When it comes to games, it almost feels like commercial considerations are an integral part of the form. And I wonder if this is because of the kinds of people that are attracted to games. Games are competitive activities. And striving to win is a big part of the experience, especially in the prominent single player action game category. Gamers can be quite ruthless. In fact, it is expected of you to be ruthless. Your enemies must be defeated, if not destroyed. That’s the main winning condition of most videogames.

These goals happen to be shared by business culture, particularly its capitalist variety. Morals are set aside, friendship is set aside, care for the community or the environment all have to make way for the desire to win, to beat the competition. Business seems to be in a continuous state of war, where things are permitted that would not be accepted in normal society. When all factors in any issue are considered, profitability is the one that leads the decision. A decision that does not support growth of the company, growth of the market share, increased profits, etc, is considered foolish. Is considered playing badly. And will lead to losing the game.

If the people who are running the industry work from the mindset of gamers, it should come as no surprise that the games industry is not a creative one. In a field where financial gain defines success, there is no room for experimentation, exploration, expansion, maturation. And there certainly is no room for considering the quality of people’s lives, care for the environment, art (only when these concerns coincide with financial gain can they pop up on the radar). Maybe this is why the games industry never seems to grow beyond its confines as a manufacturing industry. An industry that is doomed to cater to the whims of the market, instead of leading the community by example, information and discussion. As a result, games are doomed to be forever shelved in the toy store, between to the board games and the superhero comic strips, never living up to their potential to challenge the crown of fine art, cinema and literature.

The Path is cheaper here!

On both Direct2Drive and Steam you can now purchase The Path at a higher price than normal!
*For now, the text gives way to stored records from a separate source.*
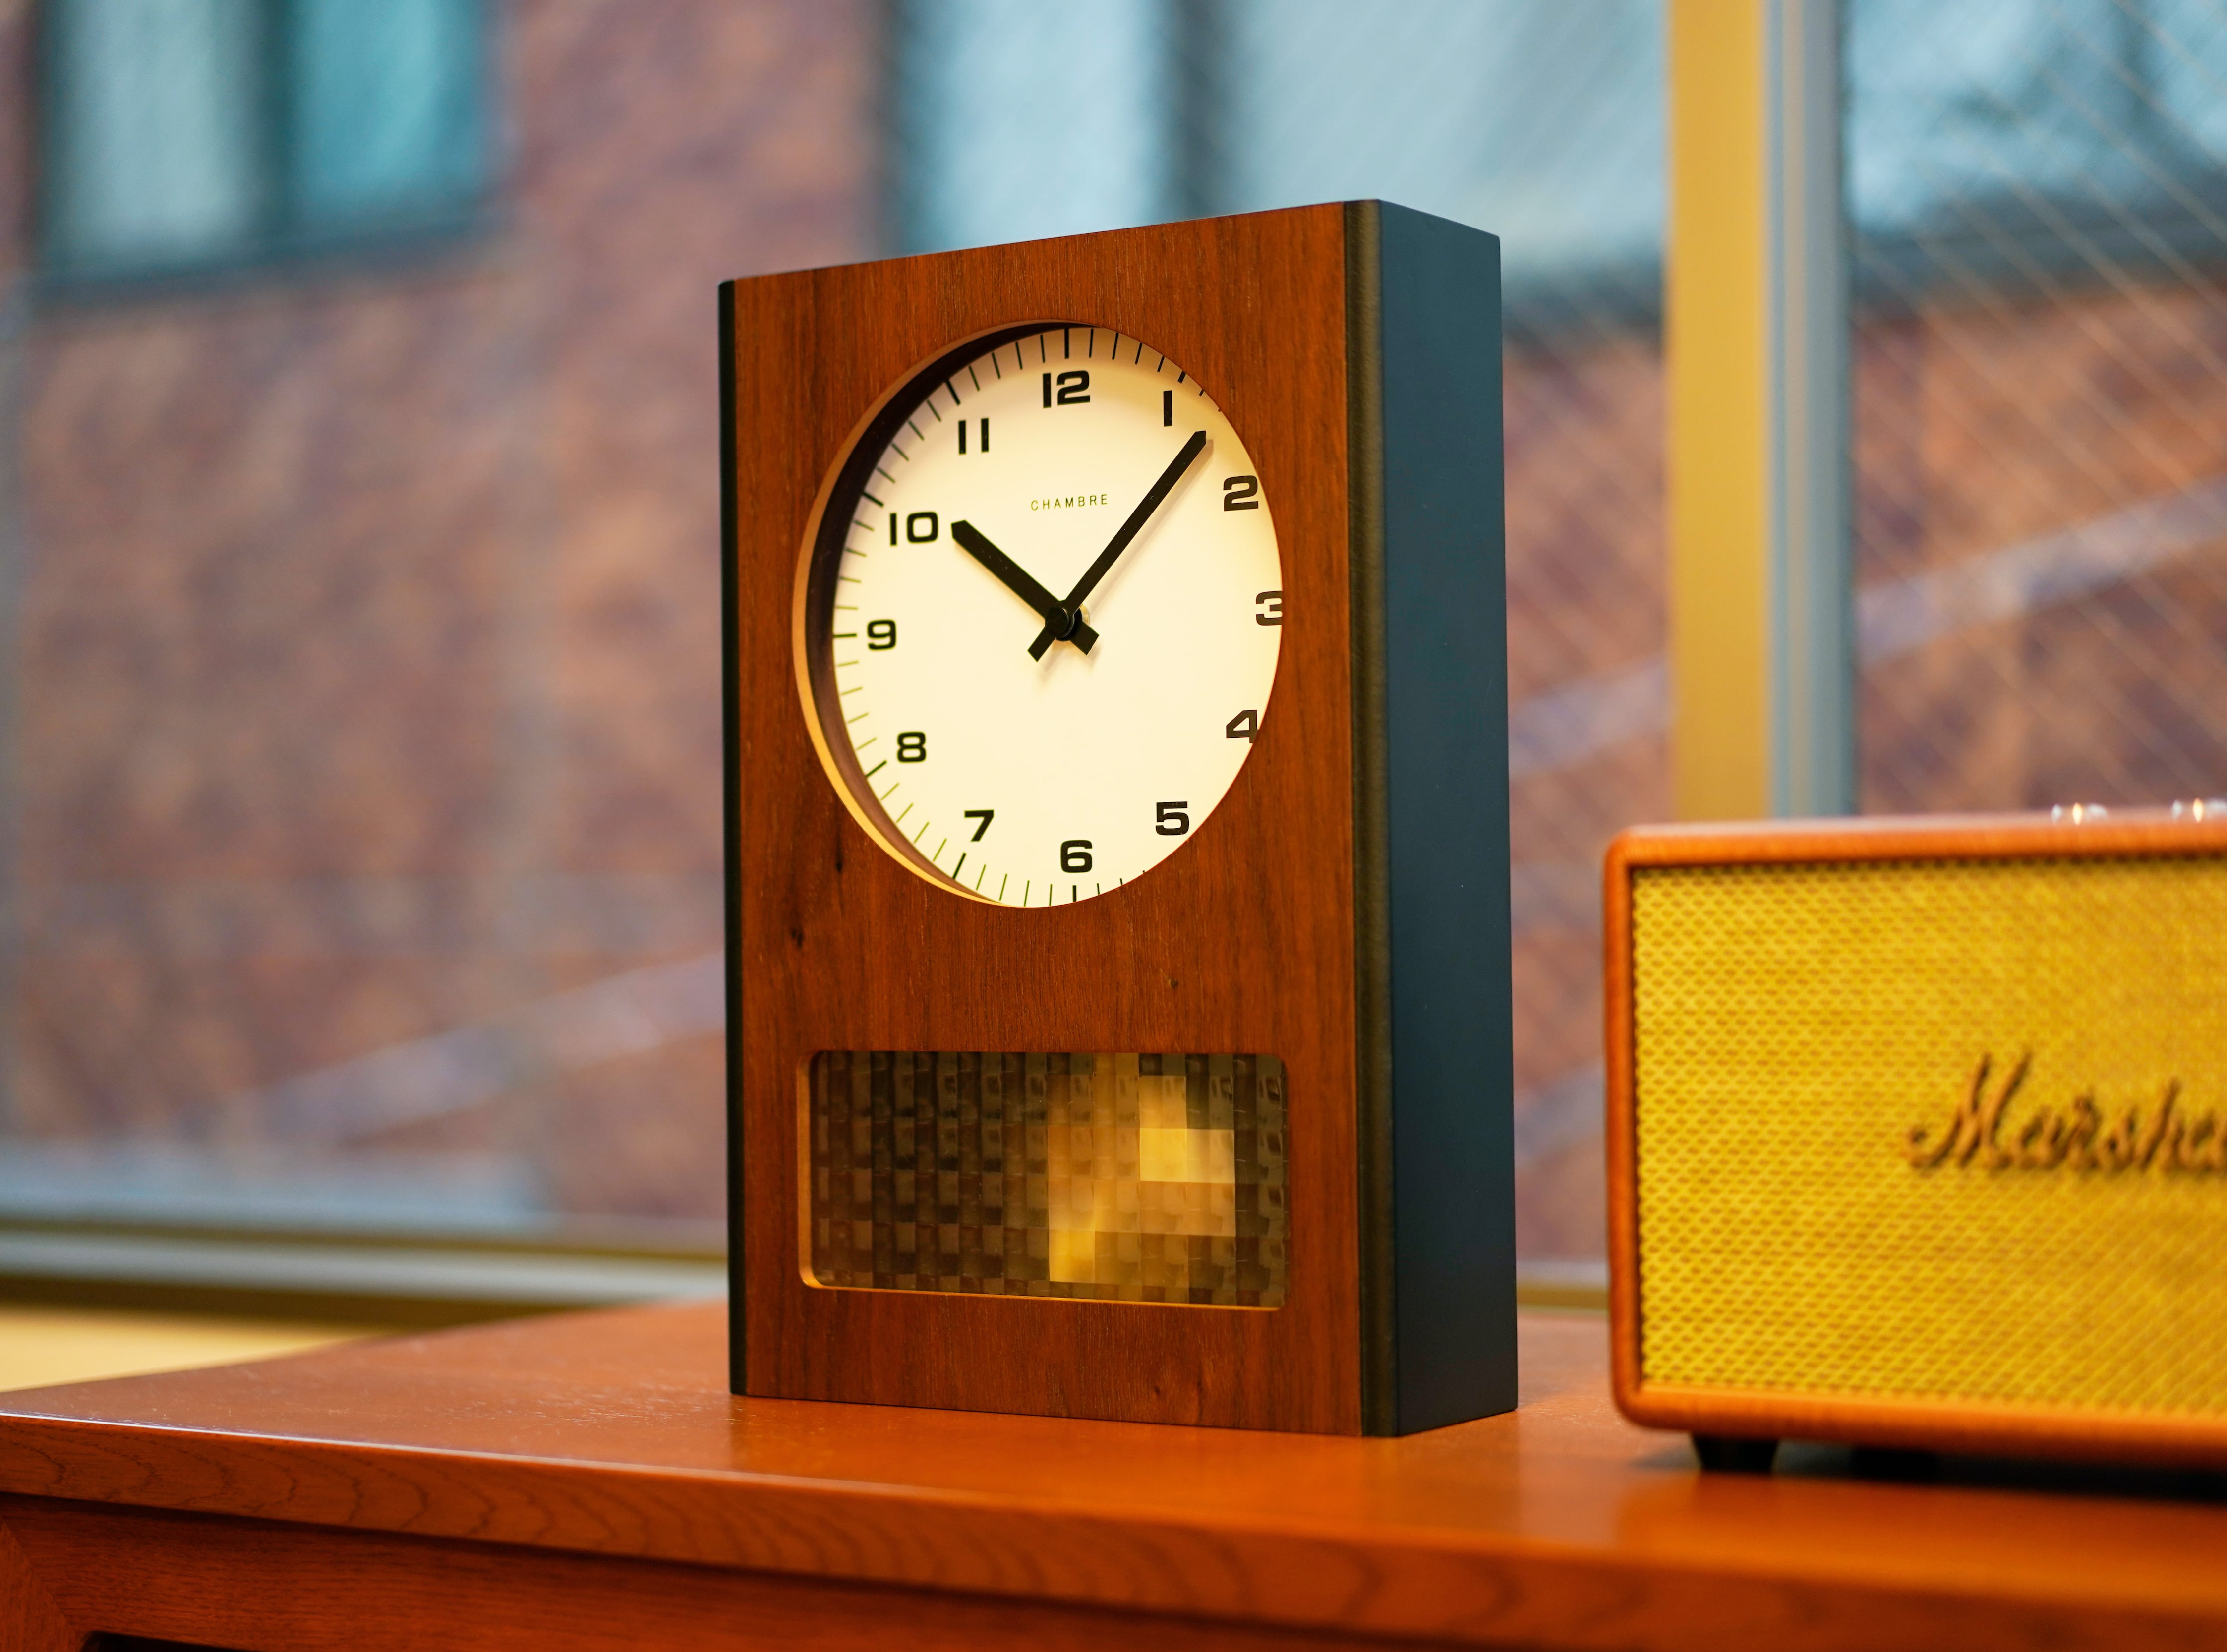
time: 10:07
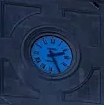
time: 2:25
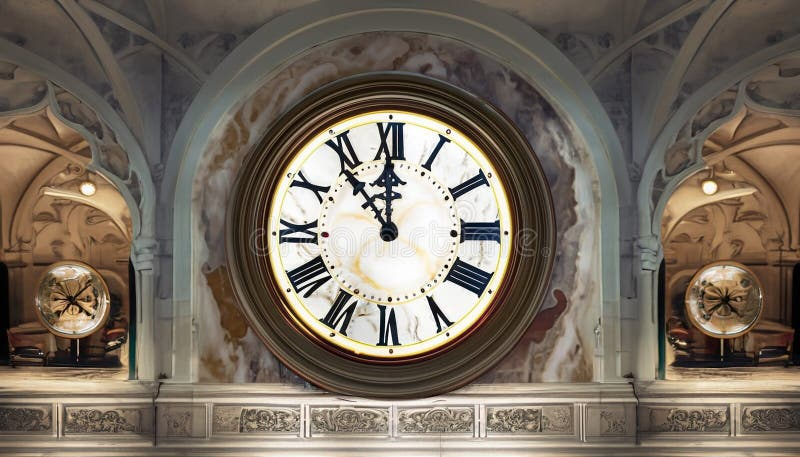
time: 11:53
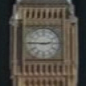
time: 2:45
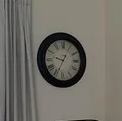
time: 9:34
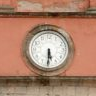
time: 5:30
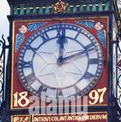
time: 12:11
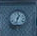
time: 12:32
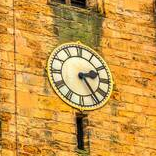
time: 2:24
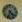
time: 4:33
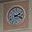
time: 2:18
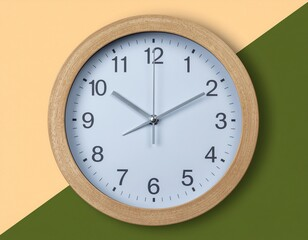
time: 10:10
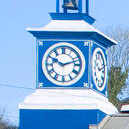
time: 10:12
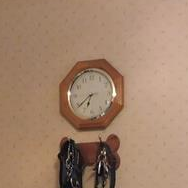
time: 6:38
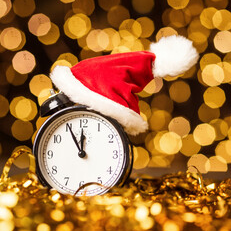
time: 11:55
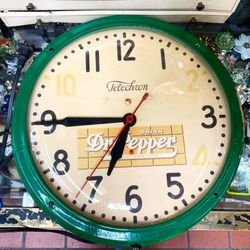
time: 6:44
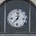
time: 7:00
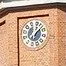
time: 12:07
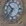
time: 10:36
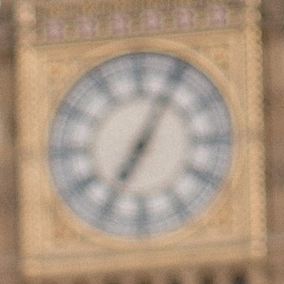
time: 7:04
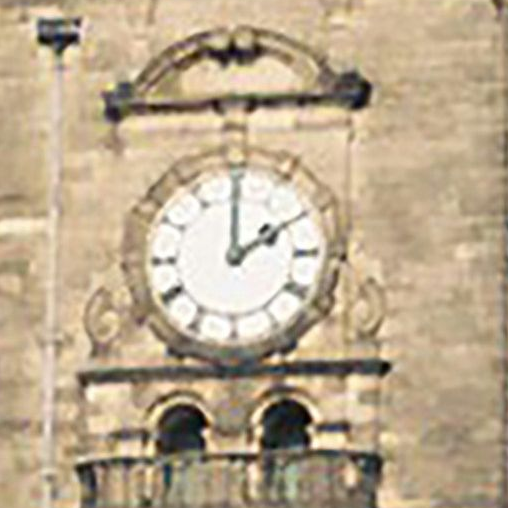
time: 2:00
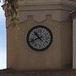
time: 10:41
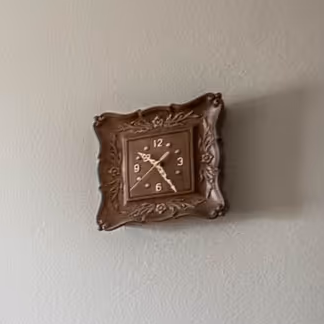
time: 10:24
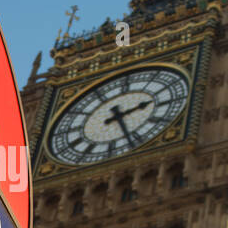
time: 2:26
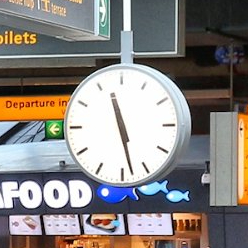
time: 11:28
To compensate for your trouble, Direct2Drive is throwing in 4 other indie games (Defense Grid: The Awakening, Democracy 2, Zeno Clash and Cogs). They call this the Best of Indie Bundle and charge 17.75 US Dollars for it. But you can buy The Path for 7.76 Dollars less right here!

Steam is doing a similar -if not even more spectacular- stunt by offering a choice of two bundles, each including The Path, and one more expensive than the other! At Steam you can pay up to 29.99 Euros for The Path (or US Dollars if you are so unfortunate as to live in the Home of the Brave). You do have to accept the 9 other indie games they add to the bundle (Audiosurf, Everyday Shooter, Blueberry Garden, Braid, Crayon Physics Deluxe, Gish, Mr. Robot, Darwinia and World of Goo). If you’re worried whether your hard disk can take all that, you could settle for the 19.99 version of The Path (and only get Everyday Shooter, Blueberry Garden, Braid and World of Goo extra). Steam considers these to be Top Indie Games but remember that The Path is much cheaper here. Only 9.99 weak American Dollars!

So grab your chance to pay more for The Path now! It’s a limited time offer!

Seriously, for those who worry about our well being, we totally approve of these discounts. We only get a fraction of the share that we usually get per sold copy. But the theory is that you sell so many more copies that you end up making more money than if you were selling at the normal price. And so far, this does indeed seem to be the case. I guess this means that there’s a lot of cheapskate gamers. But on the other hand, our work gets exposed to a lot of people who had never considered purchasing it. And perhaps they end up appreciating it anyway. So, its a good thing!